The practical approach is this: run the camera system for two to four weeks without any AI, simply capturing images of everything that comes through. Have your existing quality inspectors flag which products are defective and what type of defect each one has. That gives you your initial training dataset.
You’ll need a minimum of about 200-500 images of each defect type to get reasonable accuracy. For some applications, transfer learning — starting with a model pre-trained on similar industrial inspection tasks and fine-tuning on your specific products — can reduce this to as few as 50-100 images.
One Australian metal fabricator I’m aware of worked with an Australian AI company to build a defect detection system that started with just 300 labelled images. Within three months of continuous operation and iterative training (the model improves as it sees more examples), their detection accuracy reached 97.5% — matching their best human inspectors and significantly outperforming their average ones.
Real-World Results from Australian SMEs
A plastics manufacturer in Melbourne’s south-east implemented computer vision inspection on their packaging line. Their numbers after six months:
- Defect detection rate improved from 88% (human inspection) to 96.8% (AI plus human review of flagged items)
- False rejection rate decreased from 4.2% to 1.1% — meaning less good product was being thrown away
- The system paid for itself in 4.5 months through reduced waste and fewer customer returns
- Inspection throughput increased, allowing them to speed up the production line by 12%
A sheet metal fabricator in western Sydney saw similar results on their laser-cut parts inspection. They were particularly impressed by the system’s ability to detect subtle dimensional variations that their inspectors consistently missed — not because the inspectors were careless, but because the variations were below the threshold of reliable human visual detection.
Practical Advice for Getting Started
If you’re a small manufacturer considering computer vision for quality control, here’s a realistic path.
Pick one product line and one defect type. Don’t try to solve every quality problem at once. Choose the product with the highest defect rate or the highest cost of defects getting through. Start there.

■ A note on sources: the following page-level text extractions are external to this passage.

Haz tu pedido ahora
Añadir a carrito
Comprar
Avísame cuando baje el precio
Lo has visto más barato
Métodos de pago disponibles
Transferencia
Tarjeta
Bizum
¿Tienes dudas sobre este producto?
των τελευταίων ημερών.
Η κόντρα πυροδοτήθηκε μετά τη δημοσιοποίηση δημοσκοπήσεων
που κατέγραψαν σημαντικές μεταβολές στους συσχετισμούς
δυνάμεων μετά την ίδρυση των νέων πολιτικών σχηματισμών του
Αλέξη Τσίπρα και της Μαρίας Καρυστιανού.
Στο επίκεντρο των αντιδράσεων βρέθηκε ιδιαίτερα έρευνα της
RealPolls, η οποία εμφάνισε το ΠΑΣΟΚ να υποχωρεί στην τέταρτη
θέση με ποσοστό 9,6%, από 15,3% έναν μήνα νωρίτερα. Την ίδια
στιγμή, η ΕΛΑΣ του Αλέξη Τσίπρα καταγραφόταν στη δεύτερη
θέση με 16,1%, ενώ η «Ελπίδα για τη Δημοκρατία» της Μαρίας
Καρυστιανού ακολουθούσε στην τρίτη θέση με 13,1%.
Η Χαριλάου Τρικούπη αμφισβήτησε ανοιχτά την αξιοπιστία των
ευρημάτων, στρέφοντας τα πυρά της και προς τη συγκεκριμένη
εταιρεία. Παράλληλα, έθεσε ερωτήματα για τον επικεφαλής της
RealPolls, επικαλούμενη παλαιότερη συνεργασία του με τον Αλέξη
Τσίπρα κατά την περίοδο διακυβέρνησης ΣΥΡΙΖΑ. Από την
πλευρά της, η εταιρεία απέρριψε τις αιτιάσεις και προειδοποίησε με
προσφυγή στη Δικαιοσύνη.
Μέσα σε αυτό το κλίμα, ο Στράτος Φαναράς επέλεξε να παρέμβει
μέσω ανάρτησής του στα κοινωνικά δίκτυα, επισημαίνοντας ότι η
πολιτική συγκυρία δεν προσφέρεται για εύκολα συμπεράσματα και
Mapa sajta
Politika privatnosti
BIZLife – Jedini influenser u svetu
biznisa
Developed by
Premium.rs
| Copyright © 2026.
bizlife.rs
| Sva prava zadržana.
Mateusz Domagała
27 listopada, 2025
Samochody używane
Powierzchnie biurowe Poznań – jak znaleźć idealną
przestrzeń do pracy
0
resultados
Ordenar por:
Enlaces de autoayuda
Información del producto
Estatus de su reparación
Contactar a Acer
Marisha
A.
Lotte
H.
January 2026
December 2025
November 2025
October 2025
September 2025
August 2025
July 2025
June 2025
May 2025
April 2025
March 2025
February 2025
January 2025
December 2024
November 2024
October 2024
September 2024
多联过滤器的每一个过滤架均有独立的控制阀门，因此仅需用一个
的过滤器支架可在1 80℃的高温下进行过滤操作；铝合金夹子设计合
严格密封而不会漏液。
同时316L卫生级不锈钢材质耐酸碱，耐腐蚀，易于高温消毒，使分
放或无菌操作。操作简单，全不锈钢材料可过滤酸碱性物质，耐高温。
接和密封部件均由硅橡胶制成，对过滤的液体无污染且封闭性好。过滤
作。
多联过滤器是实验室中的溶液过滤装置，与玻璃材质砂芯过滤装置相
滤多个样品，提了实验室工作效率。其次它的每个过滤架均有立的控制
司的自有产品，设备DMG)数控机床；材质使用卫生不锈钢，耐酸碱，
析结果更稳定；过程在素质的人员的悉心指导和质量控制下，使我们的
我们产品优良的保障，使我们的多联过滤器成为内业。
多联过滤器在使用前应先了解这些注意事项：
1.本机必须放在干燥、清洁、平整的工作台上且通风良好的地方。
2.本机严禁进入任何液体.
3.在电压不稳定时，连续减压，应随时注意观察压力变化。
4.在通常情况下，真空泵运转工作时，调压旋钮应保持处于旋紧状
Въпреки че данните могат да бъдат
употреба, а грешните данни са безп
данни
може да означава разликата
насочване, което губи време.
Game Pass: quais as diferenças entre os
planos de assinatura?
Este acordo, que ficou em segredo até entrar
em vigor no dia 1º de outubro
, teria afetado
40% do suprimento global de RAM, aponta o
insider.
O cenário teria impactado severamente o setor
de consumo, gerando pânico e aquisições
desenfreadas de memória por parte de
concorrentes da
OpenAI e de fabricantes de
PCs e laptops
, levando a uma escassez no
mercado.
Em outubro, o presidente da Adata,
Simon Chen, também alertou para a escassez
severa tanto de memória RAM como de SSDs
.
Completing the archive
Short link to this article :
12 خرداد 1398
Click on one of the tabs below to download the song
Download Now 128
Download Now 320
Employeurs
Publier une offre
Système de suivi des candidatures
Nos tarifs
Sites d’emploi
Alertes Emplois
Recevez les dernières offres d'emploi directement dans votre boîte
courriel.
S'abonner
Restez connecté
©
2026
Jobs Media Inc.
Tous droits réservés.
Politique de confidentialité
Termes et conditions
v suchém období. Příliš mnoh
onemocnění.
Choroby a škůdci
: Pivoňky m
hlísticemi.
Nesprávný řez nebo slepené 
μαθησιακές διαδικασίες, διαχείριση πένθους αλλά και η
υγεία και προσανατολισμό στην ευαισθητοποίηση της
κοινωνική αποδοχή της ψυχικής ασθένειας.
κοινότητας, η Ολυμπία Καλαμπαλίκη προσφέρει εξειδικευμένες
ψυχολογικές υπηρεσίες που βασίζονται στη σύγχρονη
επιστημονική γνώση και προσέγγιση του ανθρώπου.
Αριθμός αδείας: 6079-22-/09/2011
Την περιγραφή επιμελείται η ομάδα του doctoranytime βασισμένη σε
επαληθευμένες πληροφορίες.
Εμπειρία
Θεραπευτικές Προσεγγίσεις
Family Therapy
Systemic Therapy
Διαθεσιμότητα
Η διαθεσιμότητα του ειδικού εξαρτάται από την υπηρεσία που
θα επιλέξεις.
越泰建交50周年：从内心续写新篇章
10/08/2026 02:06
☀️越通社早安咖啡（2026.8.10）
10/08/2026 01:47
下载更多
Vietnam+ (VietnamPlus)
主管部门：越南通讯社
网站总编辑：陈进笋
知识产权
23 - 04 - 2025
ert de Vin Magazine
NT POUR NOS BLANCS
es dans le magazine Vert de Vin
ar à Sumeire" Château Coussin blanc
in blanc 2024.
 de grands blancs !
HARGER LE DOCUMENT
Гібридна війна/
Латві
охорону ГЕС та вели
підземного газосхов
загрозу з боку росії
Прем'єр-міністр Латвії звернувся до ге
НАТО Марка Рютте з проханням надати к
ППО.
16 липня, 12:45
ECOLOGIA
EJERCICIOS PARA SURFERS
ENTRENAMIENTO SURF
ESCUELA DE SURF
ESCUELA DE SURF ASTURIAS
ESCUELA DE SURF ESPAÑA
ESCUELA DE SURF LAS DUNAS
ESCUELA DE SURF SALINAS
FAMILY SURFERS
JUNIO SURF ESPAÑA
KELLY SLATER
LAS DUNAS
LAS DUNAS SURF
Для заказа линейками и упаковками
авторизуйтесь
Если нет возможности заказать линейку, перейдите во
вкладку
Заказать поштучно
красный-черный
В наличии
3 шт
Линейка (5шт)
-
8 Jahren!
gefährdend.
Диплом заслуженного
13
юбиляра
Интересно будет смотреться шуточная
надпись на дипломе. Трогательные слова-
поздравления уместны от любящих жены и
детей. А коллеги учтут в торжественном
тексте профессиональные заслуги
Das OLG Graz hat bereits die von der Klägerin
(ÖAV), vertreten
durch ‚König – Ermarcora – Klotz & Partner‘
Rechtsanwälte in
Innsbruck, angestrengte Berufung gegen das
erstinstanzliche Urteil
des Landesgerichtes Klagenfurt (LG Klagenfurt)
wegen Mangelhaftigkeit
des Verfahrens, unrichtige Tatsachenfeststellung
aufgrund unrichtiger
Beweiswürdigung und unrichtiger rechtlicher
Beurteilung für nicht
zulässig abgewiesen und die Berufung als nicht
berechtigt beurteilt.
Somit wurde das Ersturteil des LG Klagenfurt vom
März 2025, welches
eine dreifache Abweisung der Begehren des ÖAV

Get the lighting right before you worry about the AI. Take sample images with different lighting setups and check whether the defects you care about are clearly visible in the images. If a human can’t see the defect in the image, the AI won’t find it either.
Budget for iteration. Your first model won’t be perfect. Plan for two to three rounds of improvement over the first three to six months as you collect more training data and refine the system. The model gets better over time — that’s the whole point.
Keep humans in the loop initially. Don’t automate rejection on day one. Start with the AI flagging suspected defects for human review. This builds trust, catches errors, and provides feedback data to improve the model. Once accuracy is proven, you can gradually increase automation.
The technology is genuinely accessible now. The barrier isn’t cost or complexity — it’s awareness that these tools exist at price points that make sense for smaller operations. That gap is closing fast.